### INSTRUCTIONS FOR THE TASK
Could you reproduce the passage below on second homes in south Devon word for word, from start to finish?

### SUPPLIED PASSAGE
“There are those who say the system is broke. It’s not. That’s how it was built. It is there to make rich people richer.” Bilbo Goransson
In parts of Wessex, second homes are an epidemic. In the coastal communities of south Devon, including towns such as Salcombe, second homes and holiday lets now account for over 50% of the housing stock. For those who don’t live in south Devon – and it could equally be parts of Somerset or Dorset – try imagining the scene. Every other home, empty all winter. The locals? Who?
South Hams District Council has done what it can. It has recognised the harm to communities that results when family members are ripped from their roots by lack of affordable housing. Schools, shops and facilities suffer.
Before 2000, the council’s priority was to protect the environment. Since 2000, it has been to get affordable housing built. Not a popular policy with everyone. Council officials have faced death threats. Folk feel that their environment is under attack, as well they might.

### SUPPLIED MATERIAL
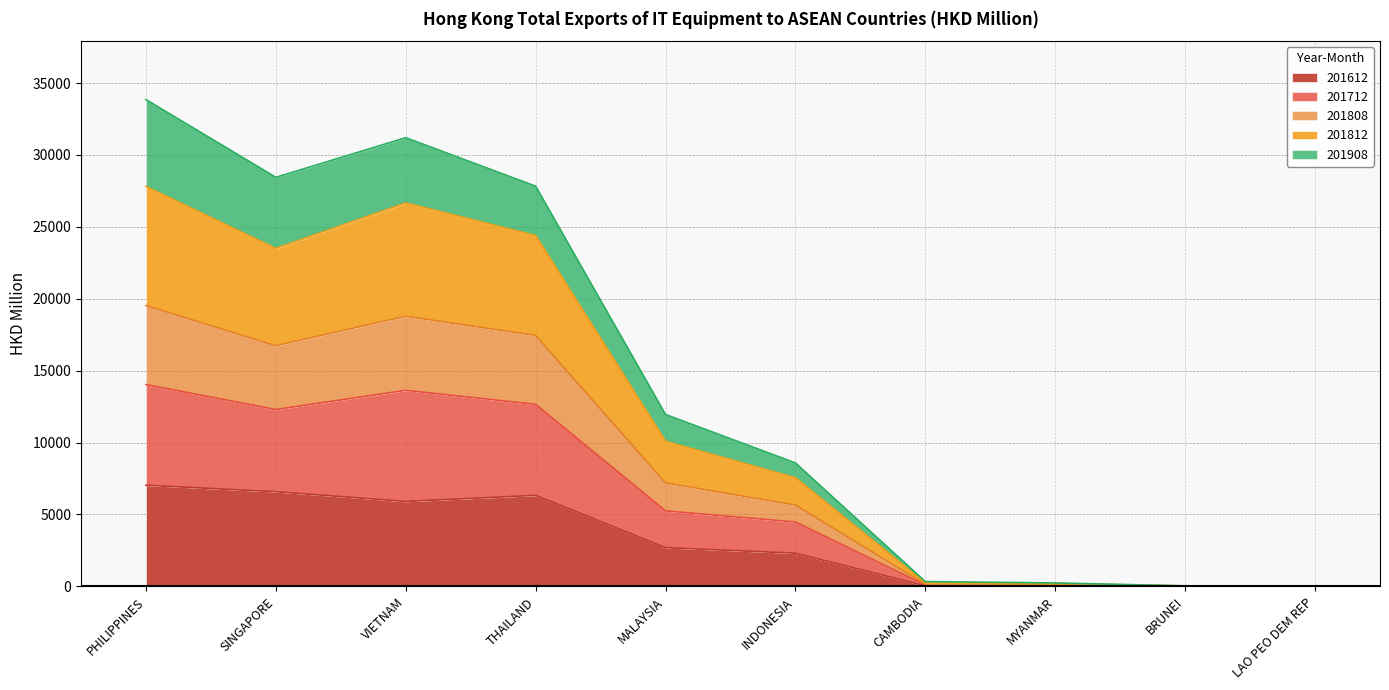

What is the label of the 8th point from the left?

MYANMAR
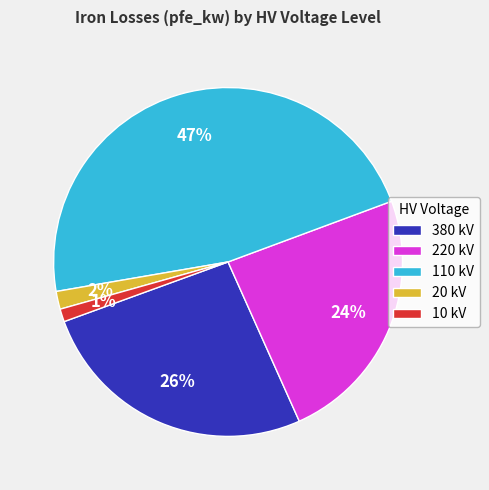

Is there a majority slice in this chart?

No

### TASK RESPONSE
“There are those who say the system is broke. It’s not. That’s how it was built. It is there to make rich people richer.” Bilbo Goransson
In parts of Wessex, second homes are an epidemic. In the coastal communities of south Devon, including towns such as Salcombe, second homes and holiday lets now account for over 50% of the housing stock. For those who don’t live in south Devon – and it could equally be parts of Somerset or Dorset – try imagining the scene. Every other home, empty all winter. The locals? Who?
South Hams District Council has done what it can. It has recognised the harm to communities that results when family members are ripped from their roots by lack of affordable housing. Schools, shops and facilities suffer.
Before 2000, the council’s priority was to protect the environment. Since 2000, it has been to get affordable housing built. Not a popular policy with everyone. Council officials have faced death threats. Folk feel that their environment is under attack, as well they might.